When PING released the G15 iron in 2009, it was touted as a game-improvement model for amateurs that were looking for additional forgiveness and offset in a slightly larger profile.

Apparently K.J. Choi never got the memo, because he showed up to Augusta National with a set in his bag. While a majority of pros use irons that have a small profile, very little offset and a thin sole, Choi has consistently gone against the grain and used irons that have a thicker sole and offer additional forgiveness and yards in a beefier package.

Choi used the same set of G15 irons during the 2011 season -- the same year he won THE PLAYERS -- and went back to due to the comfort level and success he had with the sticks in the past.

Stricker goes back to old shafts: Steve Stricker switched to Titleist's 714 AP2 irons last week at the Shell Houston Open. He also added a new set of True Temper Project X 6.5 shafts, noting that he liked the kick the shafts provided.

One week later at the Masters, Stricker made an adjustment to the irons and returned to his KBS C-Taper (S+ flex) shafts.

"[I] didn't really feel all that comfortable with them," Stricker said, "so kind of went with some — I had to go back and redo the shafts and get my old set of shafts back in there."

Stricker finished T-31, hitting 51.39 percent of his greens in regulation.

Scott adds Vokey SM5 wedges: Adam Scott continued his recent trend of putting new equipment in play the week of the Masters.

During last year's dramatic win, Scott added Titleist's 913D3 driver. This year it was two Titleist Vokey SM5 wedges — a 48-degree F Grind with 8 degrees of bounce, and a 54-degree with 10 degrees of bounce. Instead of upgrading the lob wedge as well, Scott opted to stick with his trusty 60-degree Vokey TVD K Grind.

Louis Oosthuizen tinkers with putter loft: Tinkering with wedge bounce for Augusta National's firm turf is a fairly common equipment tweak. One that's less common is adjusting putter loft — something Louis Oosthuizen did to his PING Ketsch flatstick.

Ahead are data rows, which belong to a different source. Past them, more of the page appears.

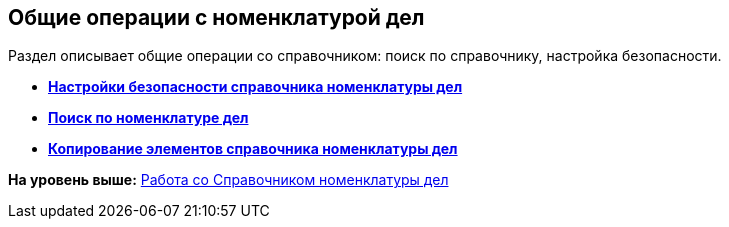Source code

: 
== Общие операции с номенклатурой дел

Раздел описывает общие операции со справочником: поиск по справочнику, настройка безопасности.

* *xref:../topics/NomenclatureSecurityParent.html[Настройки безопасности справочника номенклатуры дел]* +
* *xref:../topics/SearchTheNomenclature.html[Поиск по номенклатуре дел]* +
* *xref:../topics/CopyNomenclatureElements.html[Копирование элементов справочника номенклатуры дел]* +

*На уровень выше:* xref:../topics/WorkWithCasesNomenclature.html[Работа со Справочником номенклатуры дел]
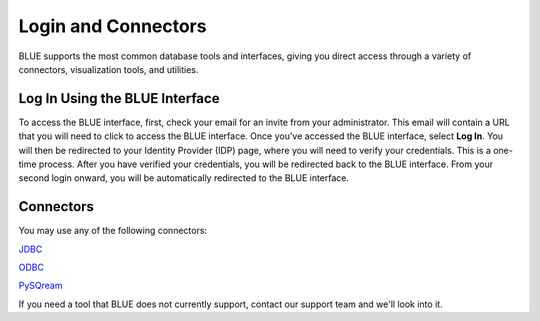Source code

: .. _login_and_connectors:

*************************
Login and Connectors
*************************
BLUE supports the most common database tools and interfaces, giving you direct access through a variety of connectors, visualization tools, and utilities.

Log In Using the BLUE Interface
===============================

To access the BLUE interface, first, check your email for an invite from your administrator. This email will contain a URL that you will need to click to access the BLUE interface. Once you've accessed the BLUE interface, select **Log In**. You will then be redirected to your Identity Provider (IDP) page, where you will need to verify your credentials. This is a one-time process. After you have verified your credentials, you will be redirected back to the BLUE interface. From your second login onward, you will be automatically redirected to the BLUE interface.

Connectors
==========
   
You may use any of the following connectors:

`JDBC <_java_jdbc>`_

`ODBC <odbc>`_

`PySQream <pysqream>`_

If you need a tool that BLUE does not currently support, contact our support team and we'll look into it.

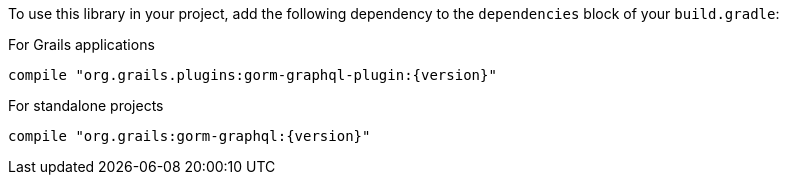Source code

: To use this library in your project, add the following dependency to the
`dependencies` block of your `build.gradle`:

For Grails applications

[source,groovy,subs="attributes"]
compile "org.grails.plugins:gorm-graphql-plugin:{version}"

For standalone projects

[source,groovy,subs="attributes"]
compile "org.grails:gorm-graphql:{version}"
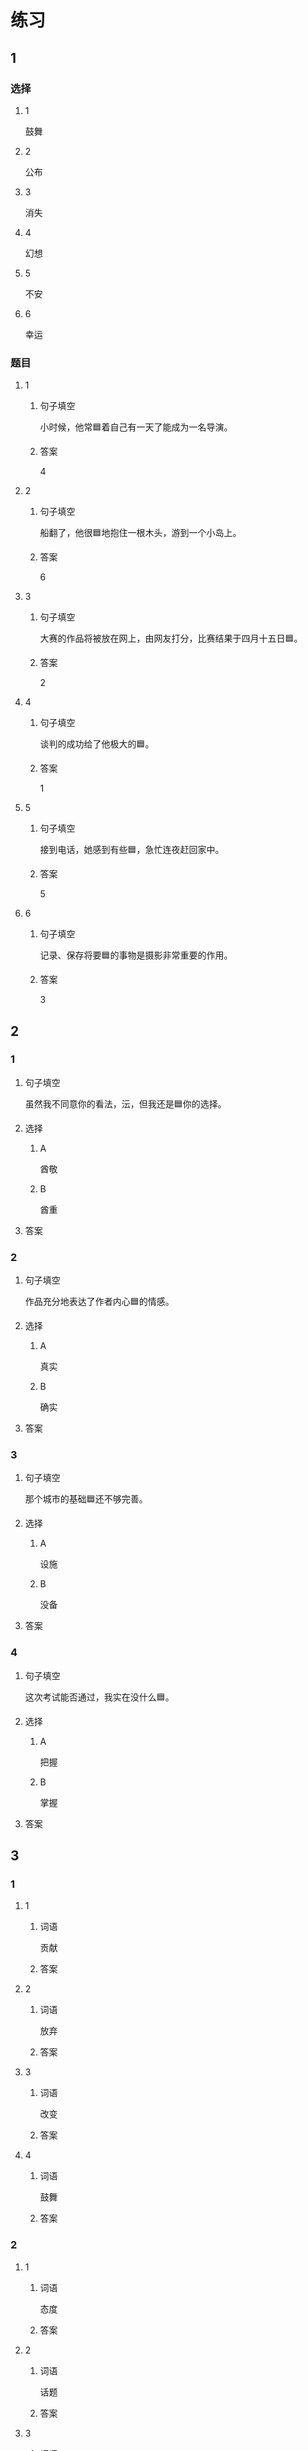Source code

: * 练习

** 1
:PROPERTIES:
:ID: 510138bc-b941-44f7-a5ce-a32303454a65
:END:

*** 选择

**** 1

鼓舞

**** 2

公布

**** 3

消失

**** 4

幻想

**** 5

不安

**** 6

幸运

*** 题目

**** 1

***** 句子填空

小时候，他常🟦着自己有一天了能成为一名导演。

***** 答案

4

**** 2

***** 句子填空

船翻了，他很🟦地抱住一根木头，游到一个小岛上。

***** 答案

6

**** 3

***** 句子填空

大赛的作品将被放在网上，由网友打分，比赛结果于四月十五日🟦。

***** 答案

2

**** 4

***** 句子填空

谈判的成功给了他极大的🟦。

***** 答案

1

**** 5

***** 句子填空

接到电话，她感到有些🟦，急忙连夜赶回家中。

***** 答案

5

**** 6

***** 句子填空

记录、保存将要🟦的事物是摄影非常重要的作用。

***** 答案

3

** 2

*** 1
:PROPERTIES:
:ID: 1d3cd584-db74-4317-86e6-9e9c2f3b3e54
:END:

**** 句子填空

虽然我不同意你的看法，沄，但我还是🟦你的选择。

**** 选择

***** A

酋敬

***** B

酋重

**** 答案



*** 2
:PROPERTIES:
:ID: dccddb5d-30f1-4976-b17d-6f55f3713c06
:END:

**** 句子填空

作品充分地表达了作者内心🟦的情感。

**** 选择

***** A

真实

***** B

确实

**** 答案



*** 3
:PROPERTIES:
:ID: 674ff64a-ec4b-42b0-bee9-90293ce95bc8
:END:

**** 句子填空

那个城市的基础🟦还不够完善。

**** 选择

***** A

设施

***** B

没备

**** 答案



*** 4
:PROPERTIES:
:ID: b4d57bdf-8d74-4c83-9e6f-6c83dbd3bc1e
:END:

**** 句子填空

这次考试能否通过，我实在没什么🟦。

**** 选择

***** A

把握

***** B

掌握

**** 答案



** 3
:PROPERTIES:
:NOTETYPE: ed35c1fb-b432-43d3-a739-afb09745f93f
:END:

*** 1

**** 1

***** 词语

贡献

***** 答案



**** 2

***** 词语

放弃

***** 答案



**** 3

***** 词语

改变

***** 答案



**** 4

***** 词语

鼓舞

***** 答案



*** 2

**** 1

***** 词语

态度

***** 答案



**** 2

***** 词语

话题

***** 答案



**** 3

***** 词语

联系

***** 答案



**** 4

***** 词语

心神

***** 答案





* 扩展

** 词语

*** 1

**** 话题

资源

**** 词语

金属
黄金
银
钢铁
煤炭
能源
原料
资源

** 题

*** 1

**** 句子

这种管子是🟨管，只是从表面上看像塑料。

**** 答案



*** 2

**** 句子

“中国大妈”一词的产生充分证明中国是🟨消费的大国。

**** 答案



*** 3

**** 句子

豆腐深受中国人的喜爱，制作它的主要🟨就是黄豆。

**** 答案



*** 4

**** 句子

从目前中国能源消费结构来看，🟨依然占主导地位。

**** 答案


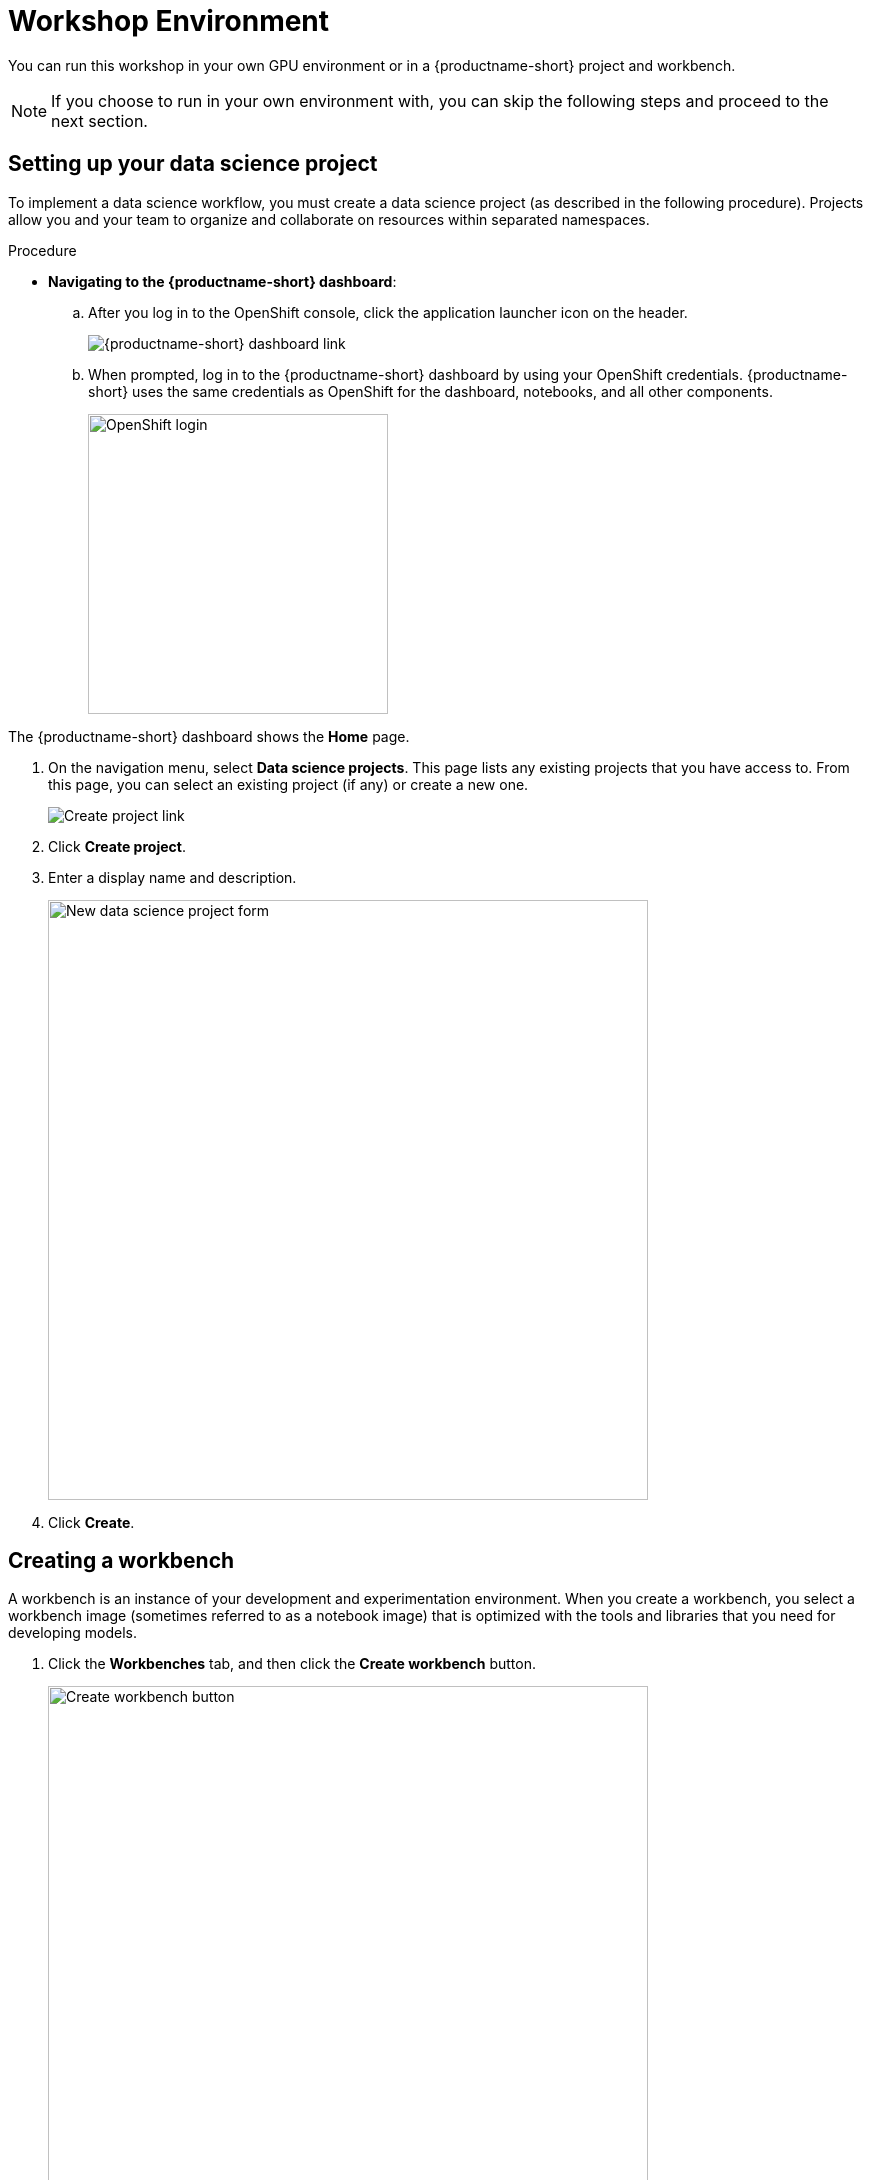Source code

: [id='creating-a-workbench']
= Workshop Environment

You can run this workshop in your own GPU environment or in a {productname-short} project and workbench.  


NOTE:  If you choose to run in your own environment with, you can skip the following steps and proceed to the next section.

== Setting up your data science project

To implement a data science workflow, you must create a data science project (as described in the following procedure). Projects allow you and your team to organize and collaborate on resources within separated namespaces.


.Procedure

** *Navigating to the {productname-short} dashboard*:
+
.. After you log in to the OpenShift console, click the application launcher icon on the header.
+
image::setup/ocp-console-ds-tile.png[{productname-short} dashboard link]

.. When prompted, log in to the {productname-short} dashboard by using your OpenShift credentials. {productname-short} uses the same credentials as OpenShift for the dashboard, notebooks, and all other components.
+
image::setup/login-with-openshift.png[OpenShift login, 300]

The {productname-short} dashboard shows the *Home* page.

. On the navigation menu, select *Data science projects*. This page lists any existing projects that you have access to. From this page, you can select an existing project (if any) or create a new one.
+
image::setup/create-project.png[Create project link]


. Click *Create project*. 


. Enter a display name and description.
+
image::setup/ds-project-new-form.png[New data science project form, 600]

. Click *Create*.


== Creating a workbench

A workbench is an instance of your development and experimentation environment. When you create a workbench, you select a workbench image (sometimes referred to as a notebook image) that is optimized with the tools and libraries that you need for developing models. 


. Click the *Workbenches* tab, and then click the *Create workbench* button.
+
image::setup/ds-project-create-workbench.png[Create workbench button, 600]

. Fill out the name and description.
+
image::setup/create-workbench-form-name-desc.png[Workbench name and description, 600]
+
{org-name} provides several supported workbench images. In the *Notebook image* section, you can choose one of the default images or a custom image that an administrator has set up for you. The *Standard Data Science* image has the libraries needed for this {deliverable}.

. Select the latest *Standard Data Science* image.
+
image::setup/create-workbench-form-image.png[Workbench image, 600]

. For Deployment size, choose the *Small* container size and *1* accelerator of the appropriate type.  
+
This will be sufficient for the TinyLlama model, but you can increase the size if you want to test larger models.
+
image::setup/create-workbench-form-size.png[Workbench size, 600]

.  Edit the storage options and increase the storage size to 100GB.
+
image::setup/create-workbench-form-storage-options.png[Workbench storage, 600]
+
image::setup/create-workbench-form-edit-storage.png[Workbench storage, 600]


. Click *Create workbench*.


. Click the link for your workbench. If prompted, log in and allow the Notebook to authorize your user.
+
image::setup/ds-project-workbench-open.png[Open workbench, 400]
+
Your JupyterLab environment window opens.
+
This file-browser window shows the files and folders that are saved inside your own personal space in {productname-short}.

. Bring the content of this {deliverable} inside your JupyterLab environment:

.. On the toolbar, click the *Git Clone* icon:
+
image::setup/jupyter-git-icon.png[Git Clone icon, 200]

.. Enter the following {deliverable} Git *https* URL:
+
[.lines_space]
[.console-input]
[source,text]
----
https://github.com/eldarkurtic/quantization-workshop.git
----
+
image::setup/jupyter-git-modal.png[Git Modal, 300]

.. In the file browser, double-click the newly-created *quantization-workshop* folder.
+
image::setup/jupyter-file-browser.png[Jupyter file browser, 400]
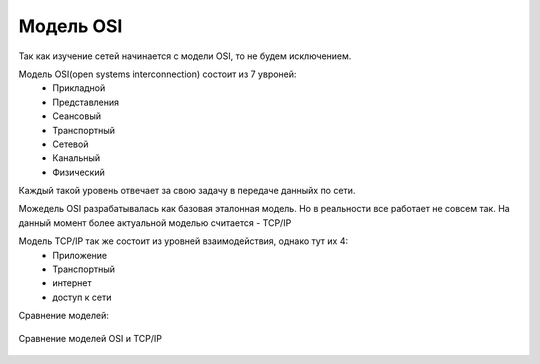 Модель OSI
##########

Так как изучение сетей начинается с модели OSI, то не будем исключением.

Модель OSI(open systems interconnection) состоит из 7 увроней:
  * Прикладной
  * Представления
  * Сеансовый
  * Транспортный
  * Сетевой
  * Канальный
  * Физический

Каждый такой уровень отвечает за свою задачу в передаче данныйх по сети.

Можедель OSI разрабатывалась как базовая эталонная модель. Но в реальности все работает не совсем так.
На данный момент более актуальной моделью считается - TCP/IP

Модель TCP/IP так же состоит из уровней взаимодействия, однако тут их 4:
  * Приложение
  * Транспортный
  * интернет
  * доступ к сети

Сравнение моделей:

.. figure:: https://netadm.readthedocs.io/img/01/osi.png
       :scale: 100 %
       :align: center

       Сравнение моделей OSI и TCP/IP

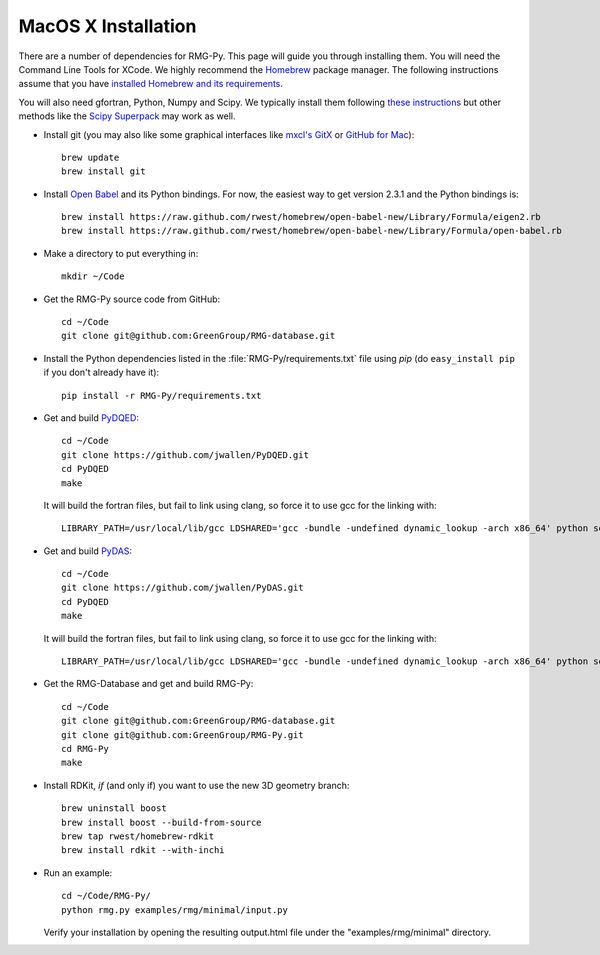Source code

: .. _macos:

********************
MacOS X Installation
********************

There are a number of dependencies for RMG-Py. This page will guide you through installing them.
You will need the Command Line Tools for XCode. We highly recommend the `Homebrew <http://mxcl.github.com/homebrew/>`_ package manager.
The following instructions assume that you have `installed Homebrew and its requirements <https://github.com/mxcl/homebrew/wiki/installation>`_.

You will also need gfortran, Python, Numpy and Scipy. We typically install them following `these instructions
<http://www.thisisthegreenroom.com/2011/installing-python-numpy-scipy-matplotlib-and-ipython-on-lion/>`_
but other methods like the `Scipy Superpack <http://fonnesbeck.github.com/ScipySuperpack/>`_ may work as well.

* Install git (you may also like some graphical interfaces like `mxcl's GitX <https://github.com/mxcl/gitx/downloads>`_ or `GitHub for Mac <http://mac.github.com/>`_)::

	brew update
	brew install git

* Install `Open Babel <http://openbabel.org/>`_ and its Python bindings. For now, the easiest way to get version 2.3.1 and the Python bindings is::

	brew install https://raw.github.com/rwest/homebrew/open-babel-new/Library/Formula/eigen2.rb
	brew install https://raw.github.com/rwest/homebrew/open-babel-new/Library/Formula/open-babel.rb


* Make a directory to put everything in::

	mkdir ~/Code

* Get the RMG-Py source code from GitHub::

	cd ~/Code
	git clone git@github.com:GreenGroup/RMG-database.git

* Install the Python dependencies listed in the :file:`RMG-Py/requirements.txt` file using `pip` (do ``easy_install pip`` if you don't already have it)::

	pip install -r RMG-Py/requirements.txt

* Get and build `PyDQED <https://github.com/jwallen/PyDQED>`_::

	cd ~/Code
	git clone https://github.com/jwallen/PyDQED.git
	cd PyDQED
	make

  It will build the fortran files, but fail to link using clang, so force it to use gcc for the linking with::

	LIBRARY_PATH=/usr/local/lib/gcc LDSHARED='gcc -bundle -undefined dynamic_lookup -arch x86_64' python setup.py install

* Get and build `PyDAS <https://github.com/jwallen/PyDAS>`_::

	cd ~/Code
	git clone https://github.com/jwallen/PyDAS.git
	cd PyDQED
	make

  It will build the fortran files, but fail to link using clang, so force it to use gcc for the linking with::

	LIBRARY_PATH=/usr/local/lib/gcc LDSHARED='gcc -bundle -undefined dynamic_lookup -arch x86_64' python setup.py install

* Get the RMG-Database and get and build RMG-Py::

	cd ~/Code
	git clone git@github.com:GreenGroup/RMG-database.git
	git clone git@github.com:GreenGroup/RMG-Py.git
	cd RMG-Py
	make

* Install RDKit, *if* (and only if) you want to use the new 3D geometry branch::

	brew uninstall boost
	brew install boost --build-from-source
	brew tap rwest/homebrew-rdkit
	brew install rdkit --with-inchi

* Run an example: ::

	cd ~/Code/RMG-Py/
	python rmg.py examples/rmg/minimal/input.py

  Verify your installation by opening the resulting output.html file under the "examples/rmg/minimal" directory.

It's no secret that the greens at Augusta are lightning fast, so players want the ball to roll true off the putter face. The South African noticed the ball was bouncing a bit on long putts, so he reduced the loft on his putter to 2 degrees due to the speed of the greens.

By decreasing the loft on his putter, Oosthuizen was able to get the ball rolling sooner and reduce the chances of it skidding along the way.

Milled putter for Justin Rose: Justin Rose used a custom TaylorMade White Smoke DA-62 putter that was delivered to the 2013 U.S. Open winner the week of the Arnold Palmer Invitational.

Rose had been using an all-black Spider Blade with a True Roll insert but said the milled face gave him more feedback on mishits.

Divots: Graeme McDowell was spotted using a Callaway FT Optiforce driver. The former U.S. Open winner was a Callaway Golf staffer until 2010, when departed to join Cleveland/Srixon Golf. ... Par-3 Contest winner Ryan Moore switched to a 35-inch Odyssey Metal-X Milled putter (loft 2.5 degrees; lie angle: 70 degrees) after testing it in the run-up to the tournament.